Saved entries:
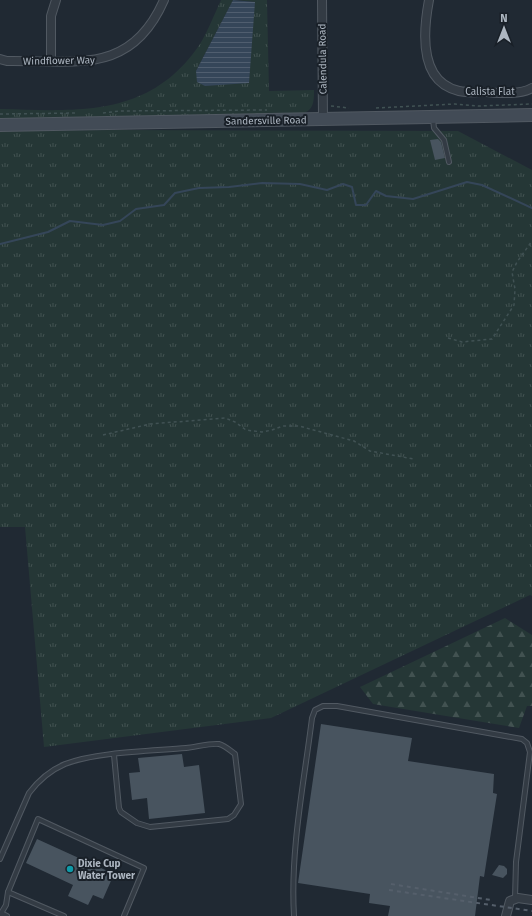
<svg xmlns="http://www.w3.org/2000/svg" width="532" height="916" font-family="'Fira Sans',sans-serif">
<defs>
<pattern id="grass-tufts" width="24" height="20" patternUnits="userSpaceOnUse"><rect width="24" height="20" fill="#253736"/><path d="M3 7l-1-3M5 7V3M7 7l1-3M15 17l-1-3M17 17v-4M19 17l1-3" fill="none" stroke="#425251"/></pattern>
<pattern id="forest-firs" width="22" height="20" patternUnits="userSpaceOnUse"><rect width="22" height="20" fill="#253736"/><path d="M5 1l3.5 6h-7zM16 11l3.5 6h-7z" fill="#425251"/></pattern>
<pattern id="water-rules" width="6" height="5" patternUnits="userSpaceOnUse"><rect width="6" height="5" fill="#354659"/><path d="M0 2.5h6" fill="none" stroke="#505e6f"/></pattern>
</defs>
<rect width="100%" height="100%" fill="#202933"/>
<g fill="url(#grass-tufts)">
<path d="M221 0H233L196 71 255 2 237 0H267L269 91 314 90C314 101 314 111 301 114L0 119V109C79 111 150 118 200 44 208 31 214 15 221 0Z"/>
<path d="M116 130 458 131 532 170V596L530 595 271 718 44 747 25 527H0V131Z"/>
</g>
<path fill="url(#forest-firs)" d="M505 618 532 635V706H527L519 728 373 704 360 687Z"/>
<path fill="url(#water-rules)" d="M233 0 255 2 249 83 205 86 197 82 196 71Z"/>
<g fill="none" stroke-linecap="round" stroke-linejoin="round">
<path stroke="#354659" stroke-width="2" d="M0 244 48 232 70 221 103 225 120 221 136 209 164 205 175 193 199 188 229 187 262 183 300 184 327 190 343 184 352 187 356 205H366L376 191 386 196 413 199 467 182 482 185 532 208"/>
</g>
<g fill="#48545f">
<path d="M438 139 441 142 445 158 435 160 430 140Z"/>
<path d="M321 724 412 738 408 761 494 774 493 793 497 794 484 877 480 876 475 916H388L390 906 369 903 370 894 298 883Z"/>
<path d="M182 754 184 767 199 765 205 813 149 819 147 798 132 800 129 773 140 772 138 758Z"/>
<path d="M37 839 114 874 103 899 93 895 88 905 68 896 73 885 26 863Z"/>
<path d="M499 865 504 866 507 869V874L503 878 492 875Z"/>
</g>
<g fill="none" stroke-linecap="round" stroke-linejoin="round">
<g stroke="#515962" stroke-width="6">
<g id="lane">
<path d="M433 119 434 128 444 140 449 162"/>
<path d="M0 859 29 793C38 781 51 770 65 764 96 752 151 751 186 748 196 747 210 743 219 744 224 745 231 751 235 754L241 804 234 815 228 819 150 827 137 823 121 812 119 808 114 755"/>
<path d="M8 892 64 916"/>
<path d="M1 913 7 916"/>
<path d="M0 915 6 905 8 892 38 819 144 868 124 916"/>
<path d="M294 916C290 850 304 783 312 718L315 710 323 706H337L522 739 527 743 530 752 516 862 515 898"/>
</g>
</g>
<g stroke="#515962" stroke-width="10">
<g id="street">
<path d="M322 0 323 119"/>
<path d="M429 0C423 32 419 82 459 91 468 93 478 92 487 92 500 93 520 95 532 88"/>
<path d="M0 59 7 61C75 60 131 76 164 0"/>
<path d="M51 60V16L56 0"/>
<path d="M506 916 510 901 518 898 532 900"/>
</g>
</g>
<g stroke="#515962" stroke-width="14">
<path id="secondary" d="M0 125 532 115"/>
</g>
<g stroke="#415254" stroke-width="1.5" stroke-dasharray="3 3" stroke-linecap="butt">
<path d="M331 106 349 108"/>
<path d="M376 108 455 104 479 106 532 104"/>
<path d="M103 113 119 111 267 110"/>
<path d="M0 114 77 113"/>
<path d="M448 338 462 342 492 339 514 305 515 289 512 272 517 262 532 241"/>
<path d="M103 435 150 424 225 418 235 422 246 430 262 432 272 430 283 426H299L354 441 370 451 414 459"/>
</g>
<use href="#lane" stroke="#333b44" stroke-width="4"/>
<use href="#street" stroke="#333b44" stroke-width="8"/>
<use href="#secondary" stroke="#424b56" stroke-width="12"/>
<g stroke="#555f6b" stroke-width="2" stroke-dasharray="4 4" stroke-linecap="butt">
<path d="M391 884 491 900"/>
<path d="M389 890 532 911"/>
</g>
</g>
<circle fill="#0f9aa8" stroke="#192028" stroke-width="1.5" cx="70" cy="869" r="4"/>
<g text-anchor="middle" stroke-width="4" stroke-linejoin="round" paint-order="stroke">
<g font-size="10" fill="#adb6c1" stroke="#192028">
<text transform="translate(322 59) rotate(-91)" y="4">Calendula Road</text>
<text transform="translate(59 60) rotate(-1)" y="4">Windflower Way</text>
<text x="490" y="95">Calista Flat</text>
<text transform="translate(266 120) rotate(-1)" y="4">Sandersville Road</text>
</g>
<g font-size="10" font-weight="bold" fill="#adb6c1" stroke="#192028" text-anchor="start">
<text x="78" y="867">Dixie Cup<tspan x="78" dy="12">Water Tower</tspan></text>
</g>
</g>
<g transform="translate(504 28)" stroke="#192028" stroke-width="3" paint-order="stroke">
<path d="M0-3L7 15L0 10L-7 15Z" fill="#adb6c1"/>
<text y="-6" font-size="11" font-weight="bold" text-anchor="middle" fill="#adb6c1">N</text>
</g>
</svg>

[Problem requirements]
Would you transcribe all of the data exactly, apart from its pictures?

[Written response]
<svg xmlns="http://www.w3.org/2000/svg" width="532" height="916" font-family="'Fira Sans',sans-serif">
<defs>
<pattern id="grass-tufts" width="24" height="20" patternUnits="userSpaceOnUse"><rect width="24" height="20" fill="#253736"/><path d="M3 7l-1-3M5 7V3M7 7l1-3M15 17l-1-3M17 17v-4M19 17l1-3" fill="none" stroke="#425251"/></pattern>
<pattern id="forest-firs" width="22" height="20" patternUnits="userSpaceOnUse"><rect width="22" height="20" fill="#253736"/><path d="M5 1l3.5 6h-7zM16 11l3.5 6h-7z" fill="#425251"/></pattern>
<pattern id="water-rules" width="6" height="5" patternUnits="userSpaceOnUse"><rect width="6" height="5" fill="#354659"/><path d="M0 2.5h6" fill="none" stroke="#505e6f"/></pattern>
</defs>
<rect width="100%" height="100%" fill="#202933"/>
<g fill="url(#grass-tufts)">
<path d="M221 0H233L196 71 255 2 237 0H267L269 91 314 90C314 101 314 111 301 114L0 119V109C79 111 150 118 200 44 208 31 214 15 221 0Z"/>
<path d="M116 130 458 131 532 170V596L530 595 271 718 44 747 25 527H0V131Z"/>
</g>
<path fill="url(#forest-firs)" d="M505 618 532 635V706H527L519 728 373 704 360 687Z"/>
<path fill="url(#water-rules)" d="M233 0 255 2 249 83 205 86 197 82 196 71Z"/>
<g fill="none" stroke-linecap="round" stroke-linejoin="round">
<path stroke="#354659" stroke-width="2" d="M0 244 48 232 70 221 103 225 120 221 136 209 164 205 175 193 199 188 229 187 262 183 300 184 327 190 343 184 352 187 356 205H366L376 191 386 196 413 199 467 182 482 185 532 208"/>
</g>
<g fill="#48545f">
<path d="M438 139 441 142 445 158 435 160 430 140Z"/>
<path d="M321 724 412 738 408 761 494 774 493 793 497 794 484 877 480 876 475 916H388L390 906 369 903 370 894 298 883Z"/>
<path d="M182 754 184 767 199 765 205 813 149 819 147 798 132 800 129 773 140 772 138 758Z"/>
<path d="M37 839 114 874 103 899 93 895 88 905 68 896 73 885 26 863Z"/>
<path d="M499 865 504 866 507 869V874L503 878 492 875Z"/>
</g>
<g fill="none" stroke-linecap="round" stroke-linejoin="round">
<g stroke="#515962" stroke-width="6">
<g id="lane">
<path d="M433 119 434 128 444 140 449 162"/>
<path d="M0 859 29 793C38 781 51 770 65 764 96 752 151 751 186 748 196 747 210 743 219 744 224 745 231 751 235 754L241 804 234 815 228 819 150 827 137 823 121 812 119 808 114 755"/>
<path d="M8 892 64 916"/>
<path d="M1 913 7 916"/>
<path d="M0 915 6 905 8 892 38 819 144 868 124 916"/>
<path d="M294 916C290 850 304 783 312 718L315 710 323 706H337L522 739 527 743 530 752 516 862 515 898"/>
</g>
</g>
<g stroke="#515962" stroke-width="10">
<g id="street">
<path d="M322 0 323 119"/>
<path d="M429 0C423 32 419 82 459 91 468 93 478 92 487 92 500 93 520 95 532 88"/>
<path d="M0 59 7 61C75 60 131 76 164 0"/>
<path d="M51 60V16L56 0"/>
<path d="M506 916 510 901 518 898 532 900"/>
</g>
</g>
<g stroke="#515962" stroke-width="14">
<path id="secondary" d="M0 125 532 115"/>
</g>
<g stroke="#415254" stroke-width="1.5" stroke-dasharray="3 3" stroke-linecap="butt">
<path d="M331 106 349 108"/>
<path d="M376 108 455 104 479 106 532 104"/>
<path d="M103 113 119 111 267 110"/>
<path d="M0 114 77 113"/>
<path d="M448 338 462 342 492 339 514 305 515 289 512 272 517 262 532 241"/>
<path d="M103 435 150 424 225 418 235 422 246 430 262 432 272 430 283 426H299L354 441 370 451 414 459"/>
</g>
<use href="#lane" stroke="#333b44" stroke-width="4"/>
<use href="#street" stroke="#333b44" stroke-width="8"/>
<use href="#secondary" stroke="#424b56" stroke-width="12"/>
<g stroke="#555f6b" stroke-width="2" stroke-dasharray="4 4" stroke-linecap="butt">
<path d="M391 884 491 900"/>
<path d="M389 890 532 911"/>
</g>
</g>
<circle fill="#0f9aa8" stroke="#192028" stroke-width="1.5" cx="70" cy="869" r="4"/>
<g text-anchor="middle" stroke-width="4" stroke-linejoin="round" paint-order="stroke">
<g font-size="10" fill="#adb6c1" stroke="#192028">
<text transform="translate(322 59) rotate(-91)" y="4">Calendula Road</text>
<text transform="translate(59 60) rotate(-1)" y="4">Windflower Way</text>
<text x="490" y="95">Calista Flat</text>
<text transform="translate(266 120) rotate(-1)" y="4">Sandersville Road</text>
</g>
<g font-size="10" font-weight="bold" fill="#adb6c1" stroke="#192028" text-anchor="start">
<text x="78" y="867">Dixie Cup<tspan x="78" dy="12">Water Tower</tspan></text>
</g>
</g>
<g transform="translate(504 28)" stroke="#192028" stroke-width="3" paint-order="stroke">
<path d="M0-3L7 15L0 10L-7 15Z" fill="#adb6c1"/>
<text y="-6" font-size="11" font-weight="bold" text-anchor="middle" fill="#adb6c1">N</text>
</g>
</svg>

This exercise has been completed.